I dimly remember my first-year property law professor teaching us about ferae naturae (wild animals). The cases we studied then had to do with ownership? You shoot a deer bounding over the fields, and it falls for the final time in Farmer Brown’s corn. Who owns the deer?
But what if the deer was not a deer, but a family of fat old woodchucks? As we Midwesterners know, woodchucks don’t get fat by accident. Rather, they do it by ravaging someone’s field. So what if a woodchuck family lived under Farmer Brown’s cornfield year-around, eating tender shoots of corn, timothy hay, and Mrs. Brown’s buttercups and vegetable garden? And when the pickings got slim, the chucks invaded your soybeans (the roots of which they love)?
Farmer Brown knew the furry little woodchucks – diligent destroyers that they are – were ravaging the crops. Shouldn’t he have removed the pests himself, you know, shot them, poisoned them, blown them out of the earth, run them down with a tractor, borrowed a rodent-hating dog like my own stone-cold groundhog slayer, Winnipeg Rocket Riley Root?
The ‘chucks are ferae naturae, wild animals who answer to no one. Still, you might think Farmer Brown had a duty not to let his field be a staging area for rodent terrorism. (America invaded Afghanistan for much the same sin).
That question bedeviled Denny and Shirley Belhumeur, who were stung by what the trial court incorrectly called a “bee’s nest.” C’mon, people, it’s a hive!
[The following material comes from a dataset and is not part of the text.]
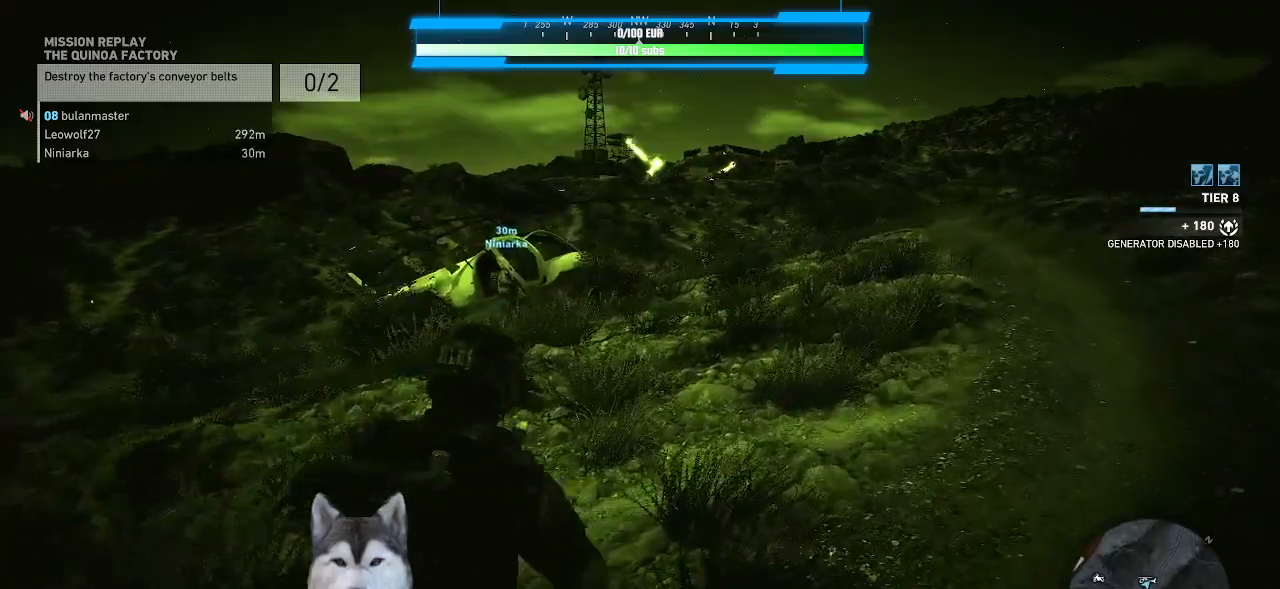
{"keys": ["d", "w"], "mouse": [], "mouse_move": "still", "events": [[400, "d", "down"]]}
Belhumeur v. Zilm, 157 N.H. 233, 949 A.2d 162 (Supreme Ct. N.H., 2008). Dennis and Shirley Belhumeur lived next door to Jason and Jessica Zilm. One day, Dennis got stung several times by some aggressive bees that had swarmed into Denny’s property from their hive in a tree on Jason’s property. Denny sued, claiming that Jason had actual or constructive knowledge of the bees’ existence and aggressive behavior and was negligent in not removing the hive. As well, Denny claimed the bees constituted a private nuisance.
The trial court granted summary judgment to the Jason. Dennis, feeling like he’d been stung again, appealed.
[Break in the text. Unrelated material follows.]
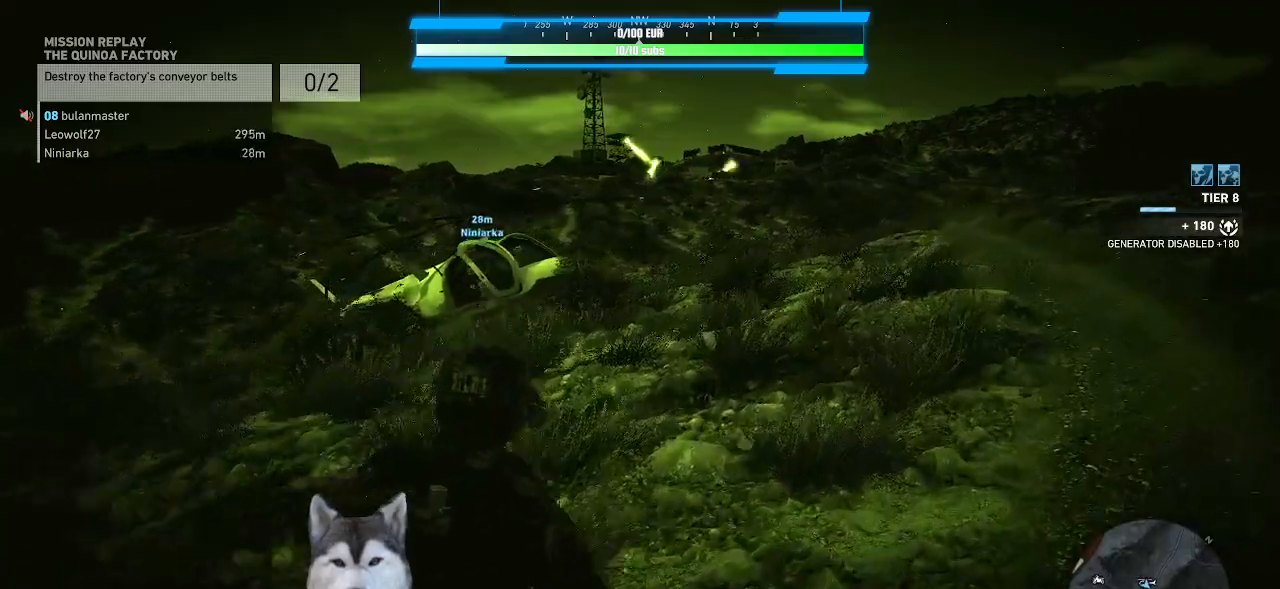
{"keys": ["w"], "mouse": [], "mouse_move": "still", "events": [[233, "d", "up"]]}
Held: Jason was not liable for wild animals living as a natural occurrence on his property.
The Court held that the buzz is that a landowner is under no affirmative duty to remedy conditions of purely natural origin upon his land, even where the conditions are dangerous or inconvenient to his neighbors. In other words, in order to constitute a nuisance as a matter of law, human action must have contributed to the condition’s existence.
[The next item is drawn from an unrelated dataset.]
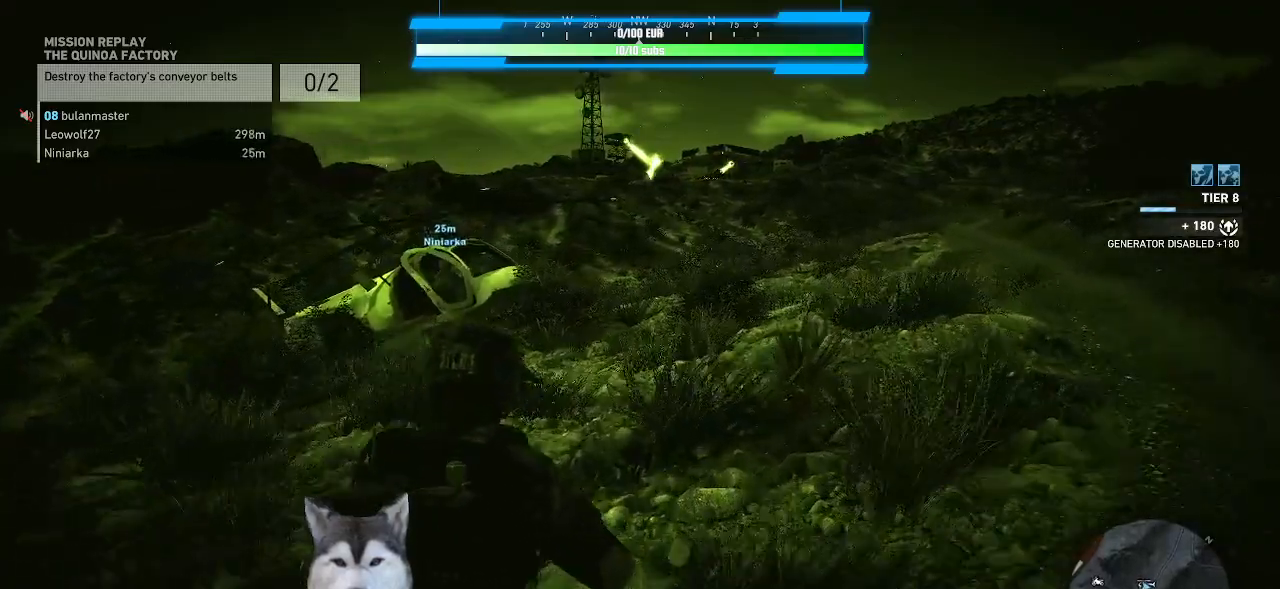
{"keys": ["w"], "mouse": [], "mouse_move": "down", "events": []}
Under the doctrine of animals ferae naturae, the Court said, wild animals are presumed to be owned by no one specifically, but rather by the people generally. This doctrine has spawned a rule of law that a landowner cannot be held liable for the acts of indigenous wild animals occurring on his or her property unless the landowner has actually reduced the wild animals to possession or control, or introduced a non-indigenous animal into the area. New Hampshire does not as a matter of judicial policy impose absolute liability for damage by wild animals.
The doctrine of ferae naturae is actually based upon a reality not appreciably altered by the passage of time; namely, the unpredictability and uncontrollability of wild animals. The doctrine of animals ferae naturae reasonably balances the interests of landowners and the interests of those who may be harmed by the actions of wild animals found on or emanating from the landowners’ property. Here, the bees were wild, and neither Jason nor Jessica had the ability or duty to control them.
Claims for negligence rest primarily upon a violation of some duty owed by the actor to an injured party. Absent a duty, there is no negligence. Duty, the Court said, “is an exceedingly artificial concept, therefore, when charged with determining whether a duty exists in a particular case, courts necessarily encounter the broader, more fundamental question of whether a plaintiff’s interests are entitled to legal protection against the defendant’s conduct.” The decision to impose liability ultimately rests on a judicial determination that the social importance of protecting the plaintiff’s interest outweighs the importance of immunizing the defendant from extended liability.
It is a sad fact of life that dogs bite and bees sting. There is no social utility in demanding that Jason and Jessica be liable for when it happens.
Denny complained that Jason had actually gotten estimates from tree removal companies, and in so doing, assumed a duty to Denny that he otherwise would not have had. The Court said that while Jason was the bee’s knees for doing so, that did not impose a duty on him to carry through with the job. “In determining how much action is sufficient to create a duty on the part of a person volunteering services, it is necessary to know if conduct has gone forward to such a stage that inaction would commonly result, not negatively merely in withholding a benefit, but positively or actively in working an injury.”